Limitations & Future Work¶
- Coverage is limited to 2D and simple 3D geometry; real-world 3D scenes are not addressed.
- Failure mode analysis is primarily qualitative, lacking automated and systematic diagnostic tools.
- Although GeoGramBench represents the largest Program-to-Geometry evaluation set, the distribution across subtypes is uneven (e.g., only 27 volume problems).
- Only zero-shot settings are tested; few-shot and in-context learning strategies remain unexplored.
- Fine-tuning experiments are conducted on a single model (s1.1-32B).
Related Work & Insights¶
- SGP-Bench (Qiu et al., 2024) and SVGenius (Chen et al., 2025): focus on SVG code comprehension; GeoGramBench further targets geometric reasoning rather than code parsing alone.
- s1: Simple Test-time Scaling (Muennighoff et al., 2025): Token Budget Forcing shows limited effectiveness on GeoGramBench, suggesting that test-time scaling offers little benefit for spatial reasoning.

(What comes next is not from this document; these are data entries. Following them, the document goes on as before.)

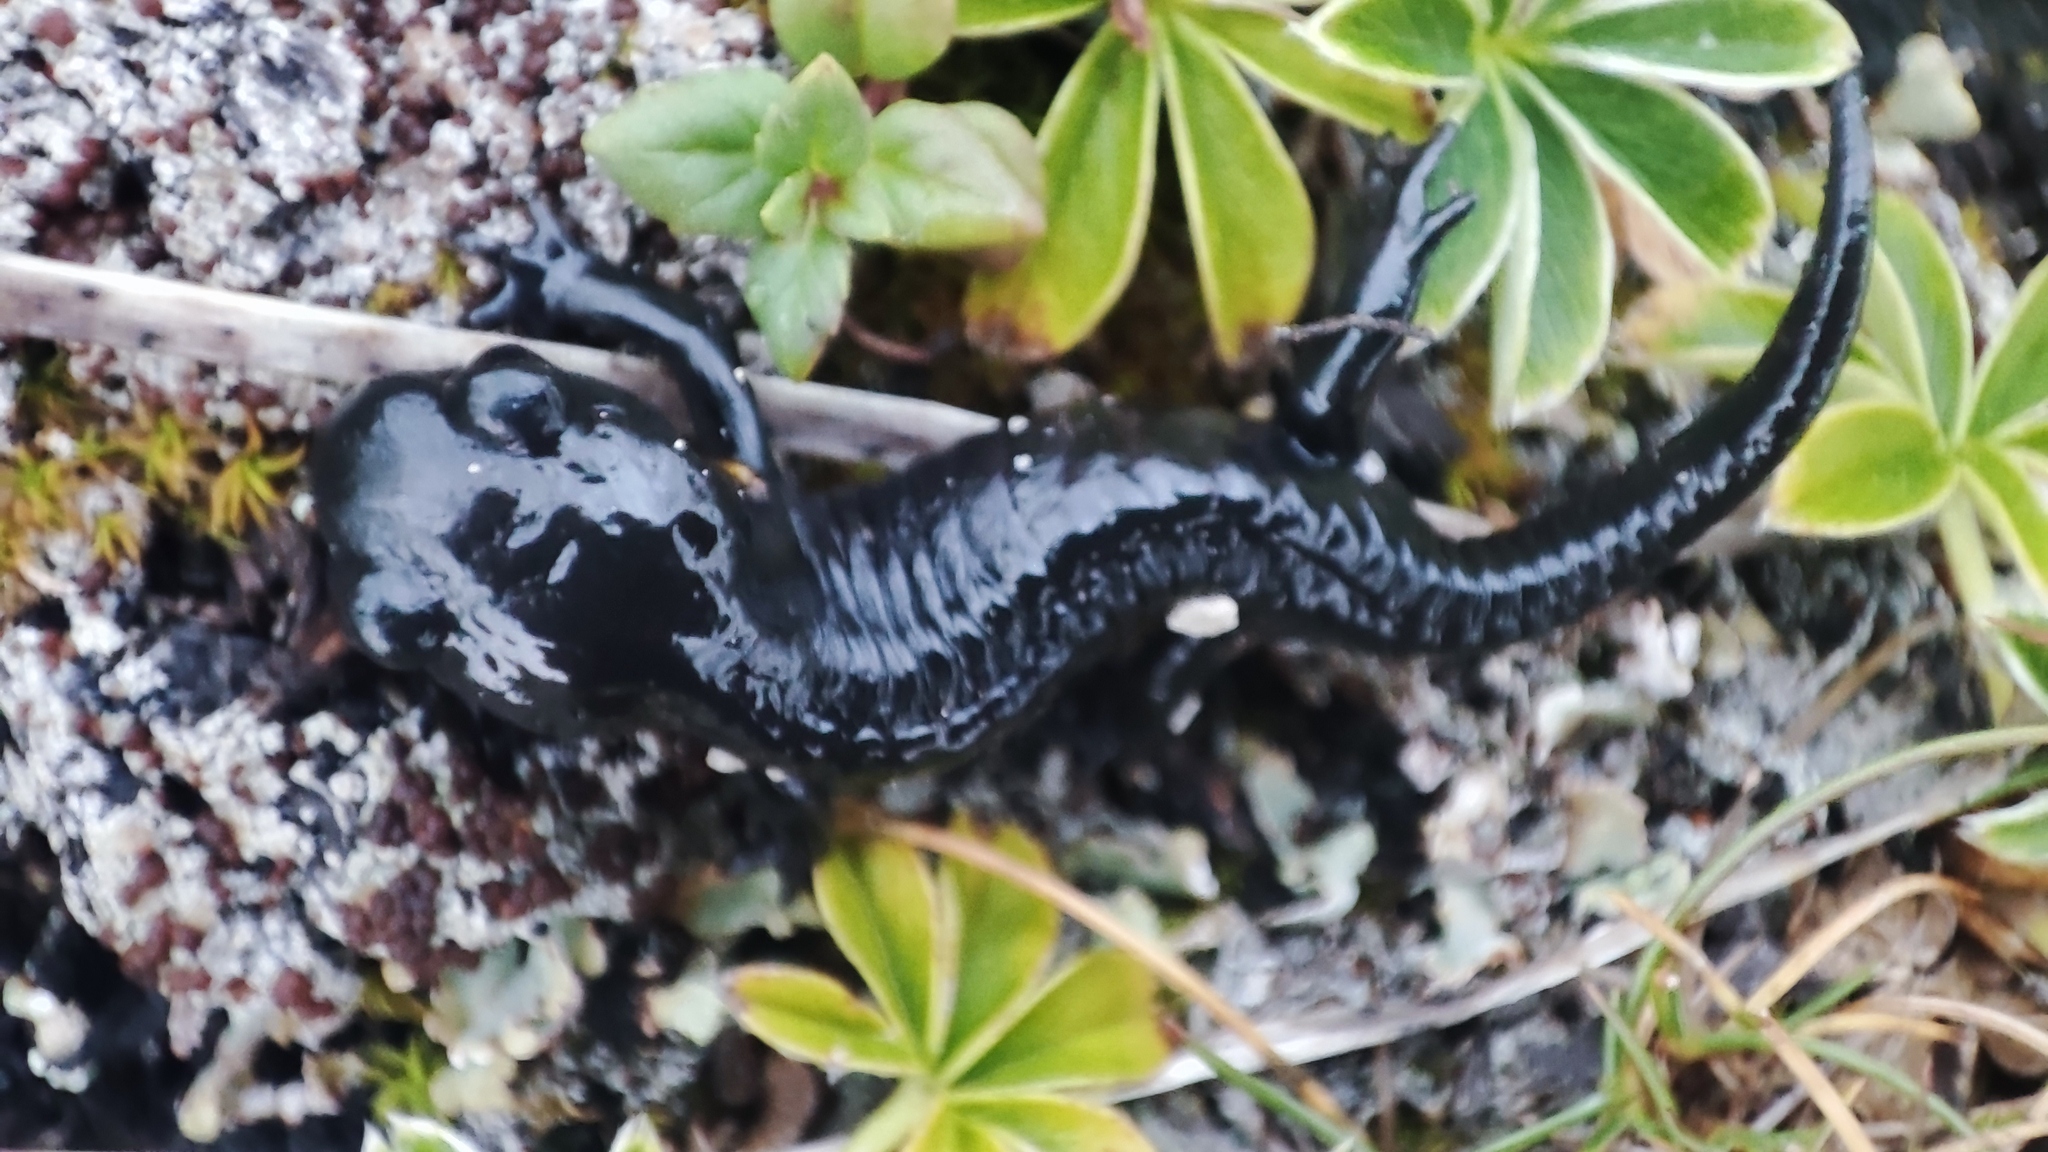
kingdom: Animalia
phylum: Chordata
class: Amphibia
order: Caudata
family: Salamandridae
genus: Salamandra
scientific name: Salamandra atra
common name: Alpine salamander
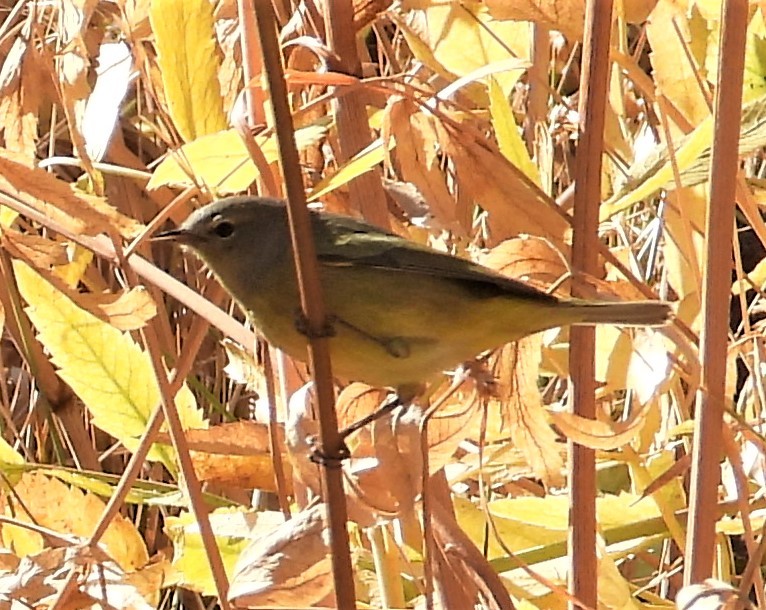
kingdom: Animalia
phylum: Chordata
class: Aves
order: Passeriformes
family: Parulidae
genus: Geothlypis
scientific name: Geothlypis tolmiei
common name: Macgillivray's warbler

- Implications for multimodal model design: the fundamental bottleneck is LLMs' spatial abstraction capacity, which cannot be resolved by scaling data or reasoning length alone—architectural-level innovation is required.
Rating¶
- Novelty: ⭐⭐⭐⭐ First dedicated Program-to-Geometry evaluation benchmark with a clearly defined task and theoretically grounded taxonomy.
- Experimental Thoroughness: ⭐⭐⭐⭐⭐ Comprehensive evaluation across 19 models, including behavioral analysis, fine-tuning ablations, CoT analysis, and drawing language comparison.
- Writing Quality: ⭐⭐⭐⭐ Well-structured and research-question-driven, with rich and clear figures and tables.
- Value: ⭐⭐⭐⭐ Reveals fundamental limitations in LLM spatial reasoning with important implications for future model design.